Task brief: This exercise calls for copying every line below that holds the word "aliyun".
*** Opening Records to process ***
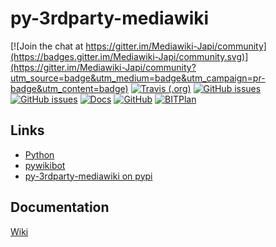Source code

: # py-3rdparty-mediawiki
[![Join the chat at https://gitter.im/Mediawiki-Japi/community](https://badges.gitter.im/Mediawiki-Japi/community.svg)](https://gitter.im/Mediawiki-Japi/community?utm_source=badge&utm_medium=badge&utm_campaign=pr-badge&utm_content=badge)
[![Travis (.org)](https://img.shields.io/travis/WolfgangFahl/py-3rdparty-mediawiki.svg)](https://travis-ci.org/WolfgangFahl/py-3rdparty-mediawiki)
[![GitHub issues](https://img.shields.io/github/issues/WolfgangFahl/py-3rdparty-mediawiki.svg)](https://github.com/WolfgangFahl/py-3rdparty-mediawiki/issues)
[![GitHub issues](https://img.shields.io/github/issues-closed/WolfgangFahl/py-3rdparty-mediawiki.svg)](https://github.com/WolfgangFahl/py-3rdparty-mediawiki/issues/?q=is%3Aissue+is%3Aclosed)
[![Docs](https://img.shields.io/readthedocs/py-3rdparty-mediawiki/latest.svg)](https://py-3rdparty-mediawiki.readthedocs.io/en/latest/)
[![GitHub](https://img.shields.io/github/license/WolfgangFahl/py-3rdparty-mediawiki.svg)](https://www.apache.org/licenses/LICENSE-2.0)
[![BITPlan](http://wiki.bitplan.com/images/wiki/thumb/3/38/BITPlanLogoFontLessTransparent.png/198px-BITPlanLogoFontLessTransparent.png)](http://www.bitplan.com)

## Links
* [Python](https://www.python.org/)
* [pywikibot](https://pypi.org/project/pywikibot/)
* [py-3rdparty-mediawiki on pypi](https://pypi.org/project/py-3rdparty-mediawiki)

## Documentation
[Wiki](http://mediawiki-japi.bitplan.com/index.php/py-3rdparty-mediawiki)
*** Closing Records to process ***
*** Opening Records to process ***
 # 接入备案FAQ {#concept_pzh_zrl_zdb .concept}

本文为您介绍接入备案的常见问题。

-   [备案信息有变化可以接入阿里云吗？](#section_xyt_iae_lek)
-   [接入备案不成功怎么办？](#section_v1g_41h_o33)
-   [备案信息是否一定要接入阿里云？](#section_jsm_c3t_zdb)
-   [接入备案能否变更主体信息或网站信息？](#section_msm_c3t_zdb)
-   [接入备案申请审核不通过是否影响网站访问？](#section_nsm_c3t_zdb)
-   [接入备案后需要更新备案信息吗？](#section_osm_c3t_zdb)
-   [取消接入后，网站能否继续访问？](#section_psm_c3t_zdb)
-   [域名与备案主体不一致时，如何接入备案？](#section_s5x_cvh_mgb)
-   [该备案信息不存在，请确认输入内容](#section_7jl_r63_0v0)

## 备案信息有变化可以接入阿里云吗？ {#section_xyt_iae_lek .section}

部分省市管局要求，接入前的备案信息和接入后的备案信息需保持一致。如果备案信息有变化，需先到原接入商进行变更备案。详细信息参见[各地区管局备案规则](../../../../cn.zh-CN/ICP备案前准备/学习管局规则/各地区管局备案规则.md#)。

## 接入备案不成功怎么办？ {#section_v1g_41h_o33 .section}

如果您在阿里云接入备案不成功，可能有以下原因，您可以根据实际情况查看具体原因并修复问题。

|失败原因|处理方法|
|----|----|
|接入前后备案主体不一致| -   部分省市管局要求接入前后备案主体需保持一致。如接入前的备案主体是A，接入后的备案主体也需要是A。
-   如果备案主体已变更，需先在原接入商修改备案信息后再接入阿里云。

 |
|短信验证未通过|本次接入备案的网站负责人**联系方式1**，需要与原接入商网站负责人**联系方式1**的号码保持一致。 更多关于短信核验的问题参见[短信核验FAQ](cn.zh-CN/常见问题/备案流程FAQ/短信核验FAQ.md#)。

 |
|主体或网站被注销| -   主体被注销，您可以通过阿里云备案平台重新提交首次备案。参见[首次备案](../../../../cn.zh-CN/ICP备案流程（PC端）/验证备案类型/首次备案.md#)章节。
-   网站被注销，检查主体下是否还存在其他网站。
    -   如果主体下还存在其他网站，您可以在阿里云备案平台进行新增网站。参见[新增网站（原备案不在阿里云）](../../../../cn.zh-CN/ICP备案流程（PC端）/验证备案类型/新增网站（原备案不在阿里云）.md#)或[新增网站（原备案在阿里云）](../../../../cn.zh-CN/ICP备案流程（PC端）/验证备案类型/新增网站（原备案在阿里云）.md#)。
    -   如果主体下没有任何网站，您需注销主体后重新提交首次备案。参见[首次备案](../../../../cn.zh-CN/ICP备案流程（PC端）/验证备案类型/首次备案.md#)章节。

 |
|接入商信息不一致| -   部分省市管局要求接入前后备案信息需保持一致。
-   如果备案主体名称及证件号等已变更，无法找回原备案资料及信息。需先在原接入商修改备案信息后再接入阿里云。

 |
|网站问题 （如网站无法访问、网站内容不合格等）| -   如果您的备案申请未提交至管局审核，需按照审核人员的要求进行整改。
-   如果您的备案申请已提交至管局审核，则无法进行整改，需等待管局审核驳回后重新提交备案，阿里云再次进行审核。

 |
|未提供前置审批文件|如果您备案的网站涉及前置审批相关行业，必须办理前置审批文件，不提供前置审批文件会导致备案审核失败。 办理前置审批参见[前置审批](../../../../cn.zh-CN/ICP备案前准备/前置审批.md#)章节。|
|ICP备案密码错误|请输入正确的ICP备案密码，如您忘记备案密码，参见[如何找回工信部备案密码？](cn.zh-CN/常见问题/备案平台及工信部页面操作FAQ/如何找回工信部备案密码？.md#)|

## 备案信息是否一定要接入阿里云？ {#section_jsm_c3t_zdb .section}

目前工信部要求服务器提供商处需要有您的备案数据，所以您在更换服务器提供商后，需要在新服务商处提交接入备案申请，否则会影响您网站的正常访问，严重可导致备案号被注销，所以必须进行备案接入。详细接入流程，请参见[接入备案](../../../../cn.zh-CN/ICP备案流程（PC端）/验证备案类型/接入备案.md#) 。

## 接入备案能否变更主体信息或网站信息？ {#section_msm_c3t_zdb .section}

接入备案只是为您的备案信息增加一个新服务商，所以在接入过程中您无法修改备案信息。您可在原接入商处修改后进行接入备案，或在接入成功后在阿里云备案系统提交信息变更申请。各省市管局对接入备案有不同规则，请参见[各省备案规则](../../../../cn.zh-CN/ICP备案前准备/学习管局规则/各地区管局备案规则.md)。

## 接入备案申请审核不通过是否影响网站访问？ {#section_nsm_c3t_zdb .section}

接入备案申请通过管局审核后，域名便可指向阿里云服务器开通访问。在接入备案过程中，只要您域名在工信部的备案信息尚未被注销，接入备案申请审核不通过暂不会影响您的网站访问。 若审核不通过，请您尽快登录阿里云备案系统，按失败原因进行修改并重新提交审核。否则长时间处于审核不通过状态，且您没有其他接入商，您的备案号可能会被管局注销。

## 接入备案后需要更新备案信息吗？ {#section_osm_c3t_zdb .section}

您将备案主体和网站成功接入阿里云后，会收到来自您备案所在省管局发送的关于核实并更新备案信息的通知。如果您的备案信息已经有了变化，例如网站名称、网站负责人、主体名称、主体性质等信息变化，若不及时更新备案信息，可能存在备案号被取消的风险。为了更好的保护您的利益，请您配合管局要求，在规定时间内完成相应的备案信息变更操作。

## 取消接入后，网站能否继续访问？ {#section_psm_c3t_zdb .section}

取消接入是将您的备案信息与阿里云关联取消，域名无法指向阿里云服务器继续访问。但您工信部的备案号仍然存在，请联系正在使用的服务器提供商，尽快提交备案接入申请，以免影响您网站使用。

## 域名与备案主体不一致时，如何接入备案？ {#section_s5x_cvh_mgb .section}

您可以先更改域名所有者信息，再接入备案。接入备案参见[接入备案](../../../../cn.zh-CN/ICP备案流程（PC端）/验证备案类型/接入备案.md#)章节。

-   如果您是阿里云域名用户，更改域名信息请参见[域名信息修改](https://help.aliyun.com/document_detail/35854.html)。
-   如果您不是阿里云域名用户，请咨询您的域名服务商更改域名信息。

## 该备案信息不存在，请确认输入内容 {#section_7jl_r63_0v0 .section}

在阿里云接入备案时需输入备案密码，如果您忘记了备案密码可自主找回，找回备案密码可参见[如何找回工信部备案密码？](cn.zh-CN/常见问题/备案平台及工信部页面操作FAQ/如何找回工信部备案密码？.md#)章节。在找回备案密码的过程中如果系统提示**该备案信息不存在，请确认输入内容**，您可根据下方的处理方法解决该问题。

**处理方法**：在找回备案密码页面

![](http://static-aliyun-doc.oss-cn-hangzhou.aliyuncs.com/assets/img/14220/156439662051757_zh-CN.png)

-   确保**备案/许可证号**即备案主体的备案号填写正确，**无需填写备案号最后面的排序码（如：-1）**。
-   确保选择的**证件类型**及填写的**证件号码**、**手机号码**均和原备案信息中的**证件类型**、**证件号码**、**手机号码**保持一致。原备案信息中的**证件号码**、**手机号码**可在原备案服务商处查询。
*** Closing Records to process ***
*** Opening Records to process ***
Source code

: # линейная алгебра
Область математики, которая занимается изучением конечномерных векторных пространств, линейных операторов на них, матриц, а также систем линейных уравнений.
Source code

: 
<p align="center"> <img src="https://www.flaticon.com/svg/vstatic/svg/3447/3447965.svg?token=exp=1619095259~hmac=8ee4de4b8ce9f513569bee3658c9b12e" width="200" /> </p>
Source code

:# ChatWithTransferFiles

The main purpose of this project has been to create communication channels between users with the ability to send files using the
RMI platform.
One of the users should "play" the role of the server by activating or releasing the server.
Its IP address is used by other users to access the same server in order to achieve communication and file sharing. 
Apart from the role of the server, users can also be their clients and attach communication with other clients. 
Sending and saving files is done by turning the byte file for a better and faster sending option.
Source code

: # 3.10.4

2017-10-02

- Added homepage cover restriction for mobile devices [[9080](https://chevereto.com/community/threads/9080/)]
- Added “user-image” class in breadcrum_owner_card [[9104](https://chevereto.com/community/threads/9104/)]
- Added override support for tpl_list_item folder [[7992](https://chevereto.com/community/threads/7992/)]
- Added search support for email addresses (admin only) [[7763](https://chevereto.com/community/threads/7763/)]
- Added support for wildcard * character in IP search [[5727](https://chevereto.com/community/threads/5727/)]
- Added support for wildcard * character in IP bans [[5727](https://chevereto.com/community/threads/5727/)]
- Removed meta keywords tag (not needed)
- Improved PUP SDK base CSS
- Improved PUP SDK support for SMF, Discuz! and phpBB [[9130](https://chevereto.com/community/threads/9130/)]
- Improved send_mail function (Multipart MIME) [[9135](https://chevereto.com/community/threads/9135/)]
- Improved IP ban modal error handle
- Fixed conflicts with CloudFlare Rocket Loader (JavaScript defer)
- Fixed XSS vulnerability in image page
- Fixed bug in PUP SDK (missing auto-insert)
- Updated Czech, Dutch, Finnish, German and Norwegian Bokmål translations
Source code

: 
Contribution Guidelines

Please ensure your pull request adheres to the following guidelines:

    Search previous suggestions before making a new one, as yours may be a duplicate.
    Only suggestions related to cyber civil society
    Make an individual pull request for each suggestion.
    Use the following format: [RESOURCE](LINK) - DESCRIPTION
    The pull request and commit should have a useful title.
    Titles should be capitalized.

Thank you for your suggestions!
*** Closing Records to process ***
Answer to the exercise:
-   如果您是阿里云域名用户，更改域名信息请参见[域名信息修改](https://help.aliyun.com/document_detail/35854.html)。
![](http://static-aliyun-doc.oss-cn-hangzhou.aliyuncs.com/assets/img/14220/156439662051757_zh-CN.png)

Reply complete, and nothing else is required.